Going back to bed now (which is also why I like Saturdays), though really, I should start knocking that work out. I guess that's what Sunday's for.
Waiting in the office for my two crazy friends to get down from Manhattan ("the island" as another friend likes to call it) so we can go out to dinner. Caught up copies and some basic finance (still more to do, but...) and I am ready to go eat. Did I mention these friends (from Peace Corps) are taking a cab? Do I even know these people?
If and when we finish dinner, I'm also in the process of packing for this weekend. Some stuff has actually been planned out (and one of my friends has been nicknamed the MASTER OF LOGISTICS). And more than 24 hours in advance! Very nice! Though one of my co-RAs from college says that "Packing is for chumps". He's probably right...
Saw a panel on "The Future of Education"
last night (disclosure: my boss co-facilitated). Great content, great speakers - some disagreement among panelists but in a very productive manner. I think I've said it before, but I would watch Dave Levin (of KIPP
speak on just about anything. Hilarious. Oh, I mean...They think technology will play a large role in education's future, but that you really can't beat the intelligence or close contact of a teacher. Good news for all, I think...
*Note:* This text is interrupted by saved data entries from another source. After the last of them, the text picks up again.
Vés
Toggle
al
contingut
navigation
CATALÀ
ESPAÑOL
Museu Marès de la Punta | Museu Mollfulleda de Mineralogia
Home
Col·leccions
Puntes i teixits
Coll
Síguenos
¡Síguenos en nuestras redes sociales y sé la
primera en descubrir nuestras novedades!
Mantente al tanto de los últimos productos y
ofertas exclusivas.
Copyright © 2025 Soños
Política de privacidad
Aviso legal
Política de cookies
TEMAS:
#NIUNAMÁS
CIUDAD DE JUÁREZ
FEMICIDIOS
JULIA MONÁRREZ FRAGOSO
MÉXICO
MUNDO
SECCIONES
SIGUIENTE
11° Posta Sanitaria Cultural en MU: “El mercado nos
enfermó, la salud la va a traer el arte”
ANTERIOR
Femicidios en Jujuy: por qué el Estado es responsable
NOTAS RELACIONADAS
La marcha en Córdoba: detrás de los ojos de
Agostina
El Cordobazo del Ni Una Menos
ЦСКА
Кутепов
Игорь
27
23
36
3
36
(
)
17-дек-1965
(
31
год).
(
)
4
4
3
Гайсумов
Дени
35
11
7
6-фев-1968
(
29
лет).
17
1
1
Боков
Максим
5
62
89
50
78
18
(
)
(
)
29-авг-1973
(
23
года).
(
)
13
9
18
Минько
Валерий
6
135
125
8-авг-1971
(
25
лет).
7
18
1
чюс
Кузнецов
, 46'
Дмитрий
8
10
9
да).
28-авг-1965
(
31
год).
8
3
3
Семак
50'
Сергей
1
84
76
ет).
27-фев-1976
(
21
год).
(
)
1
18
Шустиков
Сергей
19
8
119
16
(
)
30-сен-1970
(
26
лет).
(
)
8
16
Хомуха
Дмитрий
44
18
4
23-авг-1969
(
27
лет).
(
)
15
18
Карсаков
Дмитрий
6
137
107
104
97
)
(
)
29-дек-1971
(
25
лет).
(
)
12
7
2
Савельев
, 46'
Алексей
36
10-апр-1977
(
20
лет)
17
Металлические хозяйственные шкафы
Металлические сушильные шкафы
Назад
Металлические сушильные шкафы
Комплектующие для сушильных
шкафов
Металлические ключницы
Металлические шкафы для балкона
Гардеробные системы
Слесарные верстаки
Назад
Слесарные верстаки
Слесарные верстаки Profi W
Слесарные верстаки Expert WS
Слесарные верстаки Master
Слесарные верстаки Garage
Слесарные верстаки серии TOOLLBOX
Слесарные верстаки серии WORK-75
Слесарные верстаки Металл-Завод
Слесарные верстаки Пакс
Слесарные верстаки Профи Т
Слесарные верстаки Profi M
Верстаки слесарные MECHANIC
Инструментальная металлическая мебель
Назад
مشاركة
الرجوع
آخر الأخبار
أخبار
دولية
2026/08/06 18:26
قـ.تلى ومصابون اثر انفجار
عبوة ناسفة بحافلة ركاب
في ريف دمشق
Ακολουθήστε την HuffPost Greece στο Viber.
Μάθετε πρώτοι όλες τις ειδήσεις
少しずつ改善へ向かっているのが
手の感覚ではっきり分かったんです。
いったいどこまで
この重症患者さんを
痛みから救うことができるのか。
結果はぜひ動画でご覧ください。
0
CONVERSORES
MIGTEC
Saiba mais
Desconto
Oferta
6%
And how 'bout that Stronger Nation report
So, I'm trying to take five minutes out of every day to jot some thoughts down in this here livejournal, more as an exercise in speed-writing and writing on the fly (which, uh, may or may not be the same thing). Obviously I have failed up until now (possibly because I am stranded on a bus with wireless). But here goes.
Apparently, I endured my first tornado. In Brooklyn. You know, no big deal. It started pouring out of nowhere on Thursday (which is not entirely unusual for New York weather) and then was really windy. Like unusually windy, for about 15 minutes. Then it just rained for a while and then it stopped. I almost took the subway home, but instead waited it out and biked home (mostly dry). No big deal. Mass transit was a mess for the rest of the night. No big deal. I went to the laundromat. I went to the supermarket (BTW, supermarkets at 10pm in the projects? Totally empty). No big deal.
Maybe I'm just cynical about New York weather. Maybe I just like biking home.
(I do acknowledge, in all seriousness, that there has been much storm damage and at least one person died :( I guess my point is that experiencing a tornado (albeit in my office) was not as shocking as I thought it would have been.